Dataset excerpts:
###

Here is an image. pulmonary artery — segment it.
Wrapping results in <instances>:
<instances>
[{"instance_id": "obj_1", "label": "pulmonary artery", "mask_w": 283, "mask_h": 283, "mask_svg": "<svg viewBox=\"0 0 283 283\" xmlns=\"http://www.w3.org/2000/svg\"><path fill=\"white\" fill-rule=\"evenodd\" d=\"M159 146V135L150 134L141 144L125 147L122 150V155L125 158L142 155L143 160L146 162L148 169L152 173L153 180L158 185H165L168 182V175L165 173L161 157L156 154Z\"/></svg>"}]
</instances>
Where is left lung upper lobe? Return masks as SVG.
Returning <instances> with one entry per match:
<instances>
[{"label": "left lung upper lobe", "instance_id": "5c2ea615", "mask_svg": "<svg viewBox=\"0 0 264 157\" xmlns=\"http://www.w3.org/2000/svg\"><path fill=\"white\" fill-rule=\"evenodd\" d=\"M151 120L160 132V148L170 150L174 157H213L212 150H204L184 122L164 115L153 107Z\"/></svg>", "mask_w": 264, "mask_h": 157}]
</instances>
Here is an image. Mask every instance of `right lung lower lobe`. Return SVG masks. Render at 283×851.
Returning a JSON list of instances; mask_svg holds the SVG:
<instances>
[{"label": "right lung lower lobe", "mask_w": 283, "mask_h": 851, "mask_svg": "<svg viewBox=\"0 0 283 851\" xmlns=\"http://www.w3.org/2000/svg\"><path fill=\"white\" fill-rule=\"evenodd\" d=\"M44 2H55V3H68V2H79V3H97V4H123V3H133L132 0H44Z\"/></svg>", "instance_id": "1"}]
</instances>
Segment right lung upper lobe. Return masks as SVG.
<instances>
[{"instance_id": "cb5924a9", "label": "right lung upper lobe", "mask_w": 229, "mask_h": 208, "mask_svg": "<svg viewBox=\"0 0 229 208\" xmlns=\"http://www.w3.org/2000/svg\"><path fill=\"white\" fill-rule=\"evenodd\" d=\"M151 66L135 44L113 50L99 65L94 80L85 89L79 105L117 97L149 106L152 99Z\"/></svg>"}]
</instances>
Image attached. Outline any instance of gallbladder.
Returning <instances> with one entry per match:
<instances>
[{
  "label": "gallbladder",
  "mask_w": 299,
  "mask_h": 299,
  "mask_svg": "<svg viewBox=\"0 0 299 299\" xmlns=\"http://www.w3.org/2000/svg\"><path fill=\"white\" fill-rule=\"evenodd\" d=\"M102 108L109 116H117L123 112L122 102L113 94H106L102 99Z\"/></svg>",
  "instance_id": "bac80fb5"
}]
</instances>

###

Task directions: Can you revise the data above so that every "Here is an image" reads "Image provided" and nothing else changes?

Worked solution:
Image provided. pulmonary artery — segment it.
Wrapping results in <instances>:
<instances>
[{"instance_id": "obj_1", "label": "pulmonary artery", "mask_w": 283, "mask_h": 283, "mask_svg": "<svg viewBox=\"0 0 283 283\" xmlns=\"http://www.w3.org/2000/svg\"><path fill=\"white\" fill-rule=\"evenodd\" d=\"M159 146V135L150 134L141 144L125 147L122 150V155L125 158L142 155L143 160L146 162L148 169L152 173L153 180L158 185H165L168 182V175L165 173L161 157L156 154Z\"/></svg>"}]
</instances>
Where is left lung upper lobe? Return masks as SVG.
Returning <instances> with one entry per match:
<instances>
[{"label": "left lung upper lobe", "instance_id": "5c2ea615", "mask_svg": "<svg viewBox=\"0 0 264 157\" xmlns=\"http://www.w3.org/2000/svg\"><path fill=\"white\" fill-rule=\"evenodd\" d=\"M151 120L160 132V148L170 150L174 157H213L212 150H204L184 122L164 115L153 107Z\"/></svg>", "mask_w": 264, "mask_h": 157}]
</instances>
Image provided. Mask every instance of `right lung lower lobe`. Return SVG masks. Render at 283×851.
Returning a JSON list of instances; mask_svg holds the SVG:
<instances>
[{"label": "right lung lower lobe", "mask_w": 283, "mask_h": 851, "mask_svg": "<svg viewBox=\"0 0 283 851\" xmlns=\"http://www.w3.org/2000/svg\"><path fill=\"white\" fill-rule=\"evenodd\" d=\"M44 2H55V3H68V2H79V3H97V4H123V3H133L132 0H44Z\"/></svg>", "instance_id": "1"}]
</instances>
Segment right lung upper lobe. Return masks as SVG.
<instances>
[{"instance_id": "cb5924a9", "label": "right lung upper lobe", "mask_w": 229, "mask_h": 208, "mask_svg": "<svg viewBox=\"0 0 229 208\" xmlns=\"http://www.w3.org/2000/svg\"><path fill=\"white\" fill-rule=\"evenodd\" d=\"M151 66L135 44L113 50L99 65L94 80L85 89L79 105L117 97L149 106L152 99Z\"/></svg>"}]
</instances>
Image attached. Outline any instance of gallbladder.
Returning <instances> with one entry per match:
<instances>
[{
  "label": "gallbladder",
  "mask_w": 299,
  "mask_h": 299,
  "mask_svg": "<svg viewBox=\"0 0 299 299\" xmlns=\"http://www.w3.org/2000/svg\"><path fill=\"white\" fill-rule=\"evenodd\" d=\"M102 108L109 116H117L123 112L122 102L113 94H106L102 99Z\"/></svg>",
  "instance_id": "bac80fb5"
}]
</instances>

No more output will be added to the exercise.